# MGU FSC CODES



## EdgaBMW (Mar 13, 2015)

Hi guys,

can someone knows mgu fsc codes meanings?
I have this fsc rejected and don't know what it means...
My gesture control not work, maybe it's gesture control fsc??

AppID 426(0x1AA)
UpgradeIndex 3(0x03)
SWTType SWTclassic light
FSCStatus rejected
FSCCertStatus not available

Thanks in advance


----------



## shawnsheridan (Jan 10, 2009)

You are royally screwed:

AppID 426 (0x01AA) - Component protection

Only Dealer can fix.


----------



## EdgaBMW (Mar 13, 2015)

But everything is working, except gestures...


Sent from my iPhone using Tapatalk


----------



## shawnsheridan (Jan 10, 2009)

Then CP must not be triggered, which is good, but odd FSC Code shows Rejected and not Unavailable.


----------



## EdgaBMW (Mar 13, 2015)

you sent me fsc repair kit, maybe try to import it? Or better leave it...


----------



## shawnsheridan (Jan 10, 2009)

Import what? Was 0x1AA in kit? I doubt it.


----------



## EdgaBMW (Mar 13, 2015)

here


----------



## EdgaBMW (Mar 13, 2015)

shawnsheridan said:


> Import what? Was 0x1AA in kit? I doubt it.












Sent from my iPhone using Tapatalk


----------



## shawnsheridan (Jan 10, 2009)

Strange, it should not be in FSC Repair Kit.
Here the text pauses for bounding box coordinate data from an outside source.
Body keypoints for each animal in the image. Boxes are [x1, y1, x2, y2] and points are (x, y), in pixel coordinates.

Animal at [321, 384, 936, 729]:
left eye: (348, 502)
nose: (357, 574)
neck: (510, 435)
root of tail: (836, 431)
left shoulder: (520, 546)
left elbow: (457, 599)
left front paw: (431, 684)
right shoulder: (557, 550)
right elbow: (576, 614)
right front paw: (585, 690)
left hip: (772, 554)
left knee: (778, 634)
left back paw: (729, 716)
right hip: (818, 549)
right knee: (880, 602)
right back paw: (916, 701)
You cant import it though without deleting current one, and there is no way to do so.


----------



## EdgaBMW (Mar 13, 2015)

So only dealer left?


Sent from my iPhone using Tapatalk


----------



## shawnsheridan (Jan 10, 2009)

Yes.


----------



## DK_174 (Dec 27, 2021)

EdgaBMW said:


> Hi guys,
> 
> can someone knows mgu fsc codes meanings?
> I have this fsc rejected and don't know what it means...
> ...


Have you found the solutions?


----------



## jb2005 (Apr 7, 2018)

Where did you get 1AA fsc from?


----------



## EdgaBMW (Mar 13, 2015)

DK_174 said:


> Have you found the solutions?


Yes. Updated software for all car and gesture started working. It seems that in G series if you change couple ecu’s from different car it activates component protection like in Audi cars…


----------